Trump’s quasi-fascist Presidency-for-profit, Brexit’s lies, Tory election fraud, the cruelty of austerity, Syria – with the world going to hell in an ‘I’ve Spent The Public’s Millions Golfing At Mar-a-Lago’ T-shirt, rock music is finally getting angry again. Cabbage, Vant, Sløtface, Idles and PWR BTTM are launching a new wave of protest rock, and here come Newcastle’s indie-rock Rimbauds Maxïmo Park, charging into the fray with an album “informed by the dire state of world affairs” and full of anthems attacking the refugee crisis, Nigel Farage, benefit cuts and inequality in the style of, well, ’80s funk-pop.

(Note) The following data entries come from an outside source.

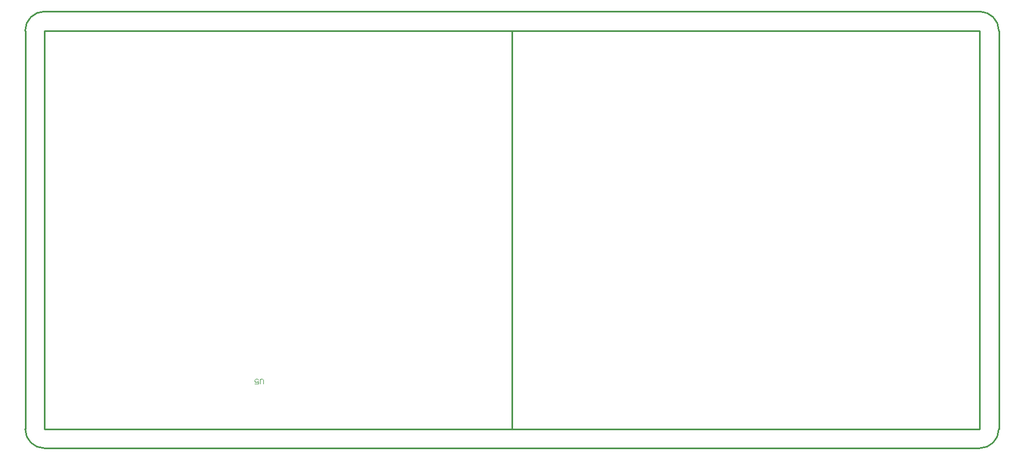
<source format=gm1>
G04*
G04 #@! TF.GenerationSoftware,Altium Limited,Altium Designer,24.5.2 (23)*
G04*
G04 Layer_Color=16711935*
%FSLAX25Y25*%
%MOIN*%
G70*
G04*
G04 #@! TF.SameCoordinates,392925F4-2C65-46F8-8396-EB9CC80DF0C9*
G04*
G04*
G04 #@! TF.FilePolarity,Positive*
G04*
G01*
G75*
%ADD13C,0.01000*%
%ADD118C,0.00394*%
D13*
X699500Y488689D02*
G03*
X687689Y500500I-11811J0D01*
G01*
Y231500D02*
G03*
X699500Y243311I0J11811D01*
G01*
X112311Y500500D02*
G03*
X100500Y488689I0J-11811D01*
G01*
Y243311D02*
G03*
X112311Y231500I11811J0D01*
G01*
X112311Y243311D02*
X687689D01*
X112311Y488689D02*
X687689D01*
Y243311D02*
Y488689D01*
X112311Y243311D02*
Y488689D01*
X112311Y231500D02*
X687689D01*
X112311Y500500D02*
X687689D01*
X699500Y243311D02*
Y488689D01*
X100500Y243311D02*
Y488689D01*
X400000Y243311D02*
Y488689D01*
D118*
X246994Y271107D02*
Y273730D01*
X246469Y274255D01*
X245419D01*
X244895Y273730D01*
Y271107D01*
X241746D02*
X243845D01*
Y272681D01*
X242796Y272156D01*
X242271D01*
X241746Y272681D01*
Y273730D01*
X242271Y274255D01*
X243320D01*
X243845Y273730D01*
M02*

</source>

The problem is ‘Risk To Exist’, with impeccable bad timing, sounds neither fist nor funk. Realising that it was way past last orders for noughties indie rock, Maxïmo successfully incorporated the misty synthpop of early Depeche Mode and Kraftwerk into their indie-lectual romances on 2014’s ‘Too Much Information’, but this sixth album sets out to emulate Prince, Stevie Wonder, Nik Kershaw and Peter Gabriel’s ‘So’. Meanwhile, music’s rising political ire is finding its voice in grime, punk-pop, rap, protest poetry and angry blokes from Nottingham shouting “F**K OFF!” a lot; by comparison, polite synthpop tracks about the disabled being forced into work – ‘Work And Then Wait’ and ‘Make What You Can’ – sound as effective and powerful as a Green Party conference.

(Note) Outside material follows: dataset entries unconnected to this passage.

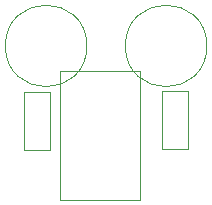
<source format=gbr>
%TF.GenerationSoftware,KiCad,Pcbnew,(5.1.7)-1*%
%TF.CreationDate,2020-11-24T17:10:03-06:00*%
%TF.ProjectId,025mag-PROBE-BOARD_REV2,3032356d-6167-42d5-9052-4f42452d424f,rev?*%
%TF.SameCoordinates,Original*%
%TF.FileFunction,Other,User*%
%FSLAX46Y46*%
G04 Gerber Fmt 4.6, Leading zero omitted, Abs format (unit mm)*
G04 Created by KiCad (PCBNEW (5.1.7)-1) date 2020-11-24 17:10:03*
%MOMM*%
%LPD*%
G01*
G04 APERTURE LIST*
%ADD10C,0.050000*%
G04 APERTURE END LIST*
D10*
%TO.C,REF\u002A\u002A*%
X-1630000Y5080000D02*
G75*
G03*
X-1630000Y5080000I-3450000J0D01*
G01*
X-3900000Y-7950000D02*
X2850000Y-7950000D01*
X-3900000Y2950000D02*
X-3900000Y-7950000D01*
X2850000Y-7950000D02*
X2850000Y2950000D01*
X2850000Y2950000D02*
X-3900000Y2950000D01*
%TO.C,D2*%
X4714000Y1262500D02*
X6954000Y1262500D01*
X6954000Y1262500D02*
X6954000Y-3637500D01*
X6954000Y-3637500D02*
X4714000Y-3637500D01*
X4714000Y-3637500D02*
X4714000Y1262500D01*
%TO.C,R1*%
X-6954000Y1150000D02*
X-4714000Y1150000D01*
X-4714000Y1150000D02*
X-4714000Y-3750000D01*
X-4714000Y-3750000D02*
X-6954000Y-3750000D01*
X-6954000Y-3750000D02*
X-6954000Y1150000D01*
%TO.C,REF\u002A\u002A*%
X8530000Y5080000D02*
G75*
G03*
X8530000Y5080000I-3450000J0D01*
G01*
%TD*%
M02*

</source>
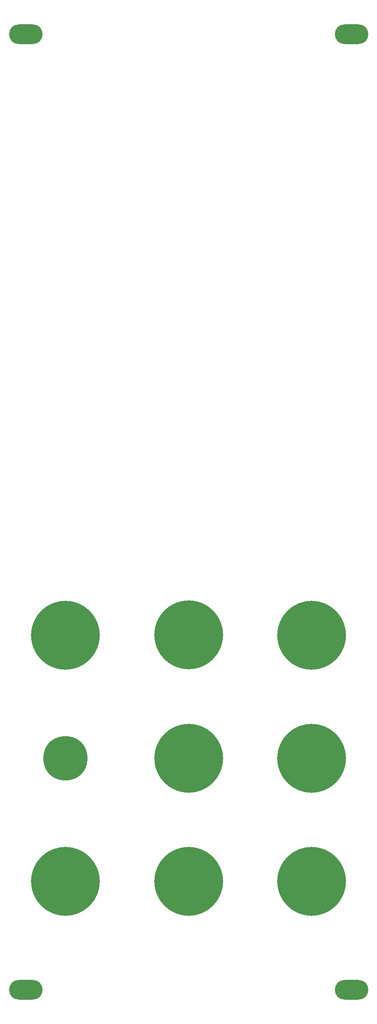
<source format=gbs>
G04 #@! TF.GenerationSoftware,KiCad,Pcbnew,6.0.1-79c1e3a40b~116~ubuntu20.04.1*
G04 #@! TF.CreationDate,2022-01-29T19:49:55-05:00*
G04 #@! TF.ProjectId,attenuverters_panel,61747465-6e75-4766-9572-746572735f70,rev?*
G04 #@! TF.SameCoordinates,Original*
G04 #@! TF.FileFunction,Soldermask,Bot*
G04 #@! TF.FilePolarity,Negative*
%FSLAX46Y46*%
G04 Gerber Fmt 4.6, Leading zero omitted, Abs format (unit mm)*
G04 Created by KiCad (PCBNEW 6.0.1-79c1e3a40b~116~ubuntu20.04.1) date 2022-01-29 19:49:55*
%MOMM*%
%LPD*%
G01*
G04 APERTURE LIST*
%ADD10O,6.800000X4.000000*%
%ADD11C,9.000000*%
%ADD12C,14.000000*%
G04 APERTURE END LIST*
D10*
G04 #@! TO.C,H12*
X86700000Y-204600000D03*
X86700000Y-10600000D03*
G04 #@! TD*
D11*
G04 #@! TO.C,H7*
X28600000Y-157600000D03*
G04 #@! TD*
D12*
G04 #@! TO.C,H1*
X28600000Y-132600000D03*
G04 #@! TD*
D10*
G04 #@! TO.C,H9*
X20500000Y-204600000D03*
X20500000Y-10600000D03*
G04 #@! TD*
D12*
G04 #@! TO.C,H2*
X28600000Y-182600000D03*
G04 #@! TD*
G04 #@! TO.C,H3*
X53600000Y-157600000D03*
G04 #@! TD*
G04 #@! TO.C,H4*
X53600000Y-182600000D03*
G04 #@! TD*
G04 #@! TO.C,H5*
X78600000Y-157600000D03*
G04 #@! TD*
G04 #@! TO.C,H6*
X78600000Y-182600000D03*
G04 #@! TD*
G04 #@! TO.C,H13*
X53600000Y-132568200D03*
G04 #@! TD*
G04 #@! TO.C,H14*
X78600000Y-132600000D03*
G04 #@! TD*
M02*

</source>
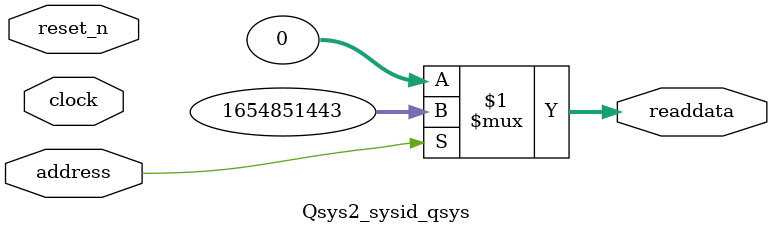
<source format=v>



// synthesis translate_off
`timescale 1ns / 1ps
// synthesis translate_on

// turn off superfluous verilog processor warnings 
// altera message_level Level1 
// altera message_off 10034 10035 10036 10037 10230 10240 10030 

module Qsys2_sysid_qsys (
               // inputs:
                address,
                clock,
                reset_n,

               // outputs:
                readdata
             )
;

  output  [ 31: 0] readdata;
  input            address;
  input            clock;
  input            reset_n;

  wire    [ 31: 0] readdata;
  //control_slave, which is an e_avalon_slave
  assign readdata = address ? 1654851443 : 0;

endmodule



</source>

As reliably as Maxïmo’s trademark jolt-pop melodies abound throughout, it’s jarring to be expected to groove cheerfully along to ‘The Hero’, the Syrian migrant crisis as imagined by Level 42. Maxïmo fare better when tackling the Foreign Office’s decision to stop search-and-rescue operations in the Mediterranean with an ounce of indie-rock spite on the title track (“How can we not extend a hand into the perilous waters of hell? / Where’s your empathy?” singer Paul Smith argues), equating Farage’s venomous, insidious separatism with bad drugs on the fiery ‘Get High (No, I Don’t)’ or hammering brainless Brexiteers on the Arabian-tinged ‘The Reason I Am Here’. ‘Risk To Exist’ is a cracking post-debate disco record, certainly, but no one ever changed the world over cocktails at Club Tropicana.